Fotograf ist Miles Iwes,
gefunden auf unsplash..
30.10.2011, ca. 13:10 Uhr.
Allein unterwegs beim Bergwandern, spürte ich die Einheit mit der Natur, dieses überwältigende Gefühl auf einem Gipfel zu stehen. Ich startete an der Postalm und wollte auf den Laben Berg (1.642 m). Dann die Südwestflanke
hinunter, vorbei am Zinkenbach, der vom Hohen Zinken (1.764 m), Osterhorn (1.742 m) und Pitschenberg (1.720 m) kam. Alles schien friedlich, bis zur Brücke über den Klausbach.
Die Brücke war breit, betoniert, ohne Geländer. Ich ging am oberen Rand, als plötzlich mein linker Schuh wegrutschte. Sekunden später fiel ich, das Bachbett wartete 1,8 bis 2,2 m tiefer. Ich sackte zusammen. Mein linker Arm schlug unbewusst vor mein Gesicht, die Nase blutete, Stirn, Ellenbogen, Knie – überall brannte es.
Mein rechter Fuß fühlte sich fremd und
schwer an, das Sprunggelenk tat höllisch weh. „Was machst du jetzt?“, dachte ich. Ich musste einen klaren Kopf bewahren. Den Stein, den ich für Marita mitgebracht hatte, legte ich aus dem Rucksack vorsichtig beiseite. Ich packte Kamera und Handy zusammen. Akku und Schale hatten sich gelöst, aber alles funktionierte noch.
Ich musste die Böschung hoch, Schritt für Schritt, jeder Hümpel ein Kampf. Mein linker Fuß trug mein ganzes Gewicht, das rechte Knie stieß immer wieder gegen Felsen, Blut durchtränkte meine Hose. Endlich erreichte ich die Forststraße, doch mein Handy zeigte
immer noch kein Netz. Ich musste weiter, Richtung Brücke, höher, an einer Stelle, die frei war, sichtbar.
Die Schmerzen wurden stärker, die Kälte kroch durch meine Kleidung. Ich rief um Hilfe, so laut ich konnte, meine Stimme hallte durch das Zinkental. Immer wieder sah ich auf die Uhr, die Zeit rann wie Sand. Die Angst war überwältigend, die Gedanken wirr: „Was, wenn mich niemand findet?
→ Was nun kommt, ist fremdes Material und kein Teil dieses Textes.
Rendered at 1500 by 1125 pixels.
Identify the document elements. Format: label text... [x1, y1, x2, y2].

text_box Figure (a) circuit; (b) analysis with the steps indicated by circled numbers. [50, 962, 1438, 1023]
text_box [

Marita, die Kinder…“
Dann hörte ich das Summen von Rotorblättern. Ein Hubschrauber, am Hohen Zinken, kreiste. Mein Herz schlug schneller. Ich winkte, rief, versuchte
gesehen zu werden. Die Maschine flog weiter, doch ich gab nicht auf. Stunden fühlten sich wie Minuten an, ich fror, zitterte, doch mein Hilferuf hallte durch das Tal.
Plötzlich rief jemand: „Hallo! Wo bist du?“ Ein Mann! Ich antwortete, konnte ihn sehen, er kam mir entgegen, Schritt für Schritt. Glücksgefühle überströmten mich, als er näherkam. „Vorsicht, die Brücke ist rutschig!“, rief ich. Er lachte, machte vorsichtig weiter, die letzten Meter schafften wir gemeinsam.
Der Hubschrauber landete sanft auf der Forststraße. Ich setzte mich vorsichtig,
hielt mich an den Helfern fest. Endlich in Sicherheit, Tränen liefen unkontrolliert. Ich war gerettet. Die Piloten waren freundlich, ruhig, professionell. Sie flogen mich ins LKH Salzburg. Ich spürte Dankbarkeit wie ein warmes Licht, tief in mir: Nicht die Glücklichen sind dankbar, sondern die Dankbaren sind glücklich. Ich war beides zugleich.